Closed Saber-of-QFT closed 2 years ago

Saber-of-QFT commented 2 years ago

Dear Jesús, I met a problem when running mcmc. I try to run a cosmological forecast using cobaya. The constraint result is good actually, but the acceptance rate is too low, lower than 1%

[0 : mcmc] Progress @ 2021-10-18 09:33:17 : 696097 steps taken, and 2141 accepted. [1 : mcmc] Progress @ 2021-10-18 09:34:31 : 587109 steps taken, and 1976 accepted. [3 : mcmc] Progress @ 2021-10-18 09:34:32 : 577346 steps taken, and 1908 accepted. [2 : mcmc] Progress @ 2021-10-18 09:34:33 : 329333 steps taken, and 1261 accepted.

It takes a very long time to get only 8000 samples. It there any solution to solve the acceptance rate too low problem? Thank you!

JesusTorrado commented 2 years ago

Hi @Saber-of-QFT

Low acceptance rate usually means that your proposal is too large, at least along some particular direction. To ameliorate that, you can set a proposal value for each parameter and make it smaller until you hit higher initial acceptance rate. If there are strong degeneracies, it may be a good idea to pass a covariance matrix to the mcmc sampler (see docs, let me know if you have a particular problem with that).
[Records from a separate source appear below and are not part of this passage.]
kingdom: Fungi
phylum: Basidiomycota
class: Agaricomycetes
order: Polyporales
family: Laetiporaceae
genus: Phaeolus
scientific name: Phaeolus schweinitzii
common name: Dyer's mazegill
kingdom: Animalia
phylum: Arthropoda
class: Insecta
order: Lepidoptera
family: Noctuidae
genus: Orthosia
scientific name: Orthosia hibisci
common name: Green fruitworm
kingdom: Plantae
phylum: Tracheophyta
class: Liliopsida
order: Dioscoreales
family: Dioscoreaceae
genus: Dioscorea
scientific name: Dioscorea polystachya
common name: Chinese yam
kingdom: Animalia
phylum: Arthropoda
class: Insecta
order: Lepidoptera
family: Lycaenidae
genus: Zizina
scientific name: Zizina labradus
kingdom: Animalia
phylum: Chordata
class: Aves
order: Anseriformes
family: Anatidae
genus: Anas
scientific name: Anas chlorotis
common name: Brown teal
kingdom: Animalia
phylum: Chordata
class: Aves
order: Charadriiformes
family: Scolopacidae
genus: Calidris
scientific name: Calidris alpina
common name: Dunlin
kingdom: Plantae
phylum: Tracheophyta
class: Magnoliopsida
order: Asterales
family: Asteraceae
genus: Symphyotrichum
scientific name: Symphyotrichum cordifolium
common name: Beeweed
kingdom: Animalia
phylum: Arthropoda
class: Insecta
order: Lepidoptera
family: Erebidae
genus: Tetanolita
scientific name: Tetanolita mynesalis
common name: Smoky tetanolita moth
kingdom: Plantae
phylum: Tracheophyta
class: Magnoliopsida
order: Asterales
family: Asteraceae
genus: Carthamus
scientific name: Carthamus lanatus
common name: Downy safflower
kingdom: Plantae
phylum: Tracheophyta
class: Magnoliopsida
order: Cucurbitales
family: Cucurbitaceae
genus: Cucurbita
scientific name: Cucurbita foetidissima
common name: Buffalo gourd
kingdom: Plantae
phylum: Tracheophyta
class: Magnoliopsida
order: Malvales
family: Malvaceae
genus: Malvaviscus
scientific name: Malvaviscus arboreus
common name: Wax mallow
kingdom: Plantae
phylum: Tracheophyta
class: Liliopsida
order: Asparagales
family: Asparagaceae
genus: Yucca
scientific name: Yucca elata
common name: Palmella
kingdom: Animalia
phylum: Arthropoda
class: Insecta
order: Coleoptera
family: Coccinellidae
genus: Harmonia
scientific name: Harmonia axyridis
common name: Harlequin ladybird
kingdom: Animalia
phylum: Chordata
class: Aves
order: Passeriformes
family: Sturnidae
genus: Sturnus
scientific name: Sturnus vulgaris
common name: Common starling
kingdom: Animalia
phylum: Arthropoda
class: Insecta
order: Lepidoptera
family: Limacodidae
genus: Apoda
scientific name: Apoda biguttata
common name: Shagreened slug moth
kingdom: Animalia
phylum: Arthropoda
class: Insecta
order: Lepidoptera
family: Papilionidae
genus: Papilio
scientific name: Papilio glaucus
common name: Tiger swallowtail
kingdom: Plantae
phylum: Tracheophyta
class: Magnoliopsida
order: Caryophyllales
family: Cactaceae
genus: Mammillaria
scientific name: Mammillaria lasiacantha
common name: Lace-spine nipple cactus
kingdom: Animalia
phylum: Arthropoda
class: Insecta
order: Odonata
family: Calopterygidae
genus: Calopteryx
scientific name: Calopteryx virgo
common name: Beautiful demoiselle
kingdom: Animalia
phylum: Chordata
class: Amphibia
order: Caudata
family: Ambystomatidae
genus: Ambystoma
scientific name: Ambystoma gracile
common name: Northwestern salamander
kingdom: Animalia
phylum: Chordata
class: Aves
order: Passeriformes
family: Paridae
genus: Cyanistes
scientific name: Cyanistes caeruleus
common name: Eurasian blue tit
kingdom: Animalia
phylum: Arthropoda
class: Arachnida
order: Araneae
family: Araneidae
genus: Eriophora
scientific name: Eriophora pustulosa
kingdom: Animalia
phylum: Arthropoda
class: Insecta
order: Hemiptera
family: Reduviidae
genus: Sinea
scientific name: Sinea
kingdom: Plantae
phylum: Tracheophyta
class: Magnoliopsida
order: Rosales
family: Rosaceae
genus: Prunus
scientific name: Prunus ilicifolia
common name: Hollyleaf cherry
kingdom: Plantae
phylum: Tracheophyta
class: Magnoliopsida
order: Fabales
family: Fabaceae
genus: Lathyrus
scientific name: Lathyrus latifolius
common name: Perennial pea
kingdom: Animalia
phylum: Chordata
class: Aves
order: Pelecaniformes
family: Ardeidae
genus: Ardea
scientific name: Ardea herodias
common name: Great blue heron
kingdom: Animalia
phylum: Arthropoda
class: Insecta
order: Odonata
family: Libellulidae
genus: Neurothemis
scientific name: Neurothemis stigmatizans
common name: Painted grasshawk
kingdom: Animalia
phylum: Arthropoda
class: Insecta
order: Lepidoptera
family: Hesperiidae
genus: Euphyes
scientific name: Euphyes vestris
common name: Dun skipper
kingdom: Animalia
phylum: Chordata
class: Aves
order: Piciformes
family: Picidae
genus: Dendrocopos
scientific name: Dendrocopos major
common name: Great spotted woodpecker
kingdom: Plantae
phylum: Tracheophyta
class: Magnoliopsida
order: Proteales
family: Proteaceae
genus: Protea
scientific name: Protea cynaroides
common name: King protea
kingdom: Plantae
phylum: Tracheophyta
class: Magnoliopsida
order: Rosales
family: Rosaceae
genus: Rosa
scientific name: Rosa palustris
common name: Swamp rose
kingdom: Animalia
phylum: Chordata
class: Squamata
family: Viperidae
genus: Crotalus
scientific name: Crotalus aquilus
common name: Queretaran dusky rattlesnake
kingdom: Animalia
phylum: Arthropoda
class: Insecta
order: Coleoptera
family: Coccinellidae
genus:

You mention that the results look OK but the acceptance rate is low. Does that mean that you have already had a run close to convergence? In that case, it should have produced a [prefix].covmat file. Put it where your input yaml files are, and add to the mcmc block covmat: [prefix].covmat.

I'll close this because this is not a code issue, but feel free to keep me updated here (without re-opening it, please).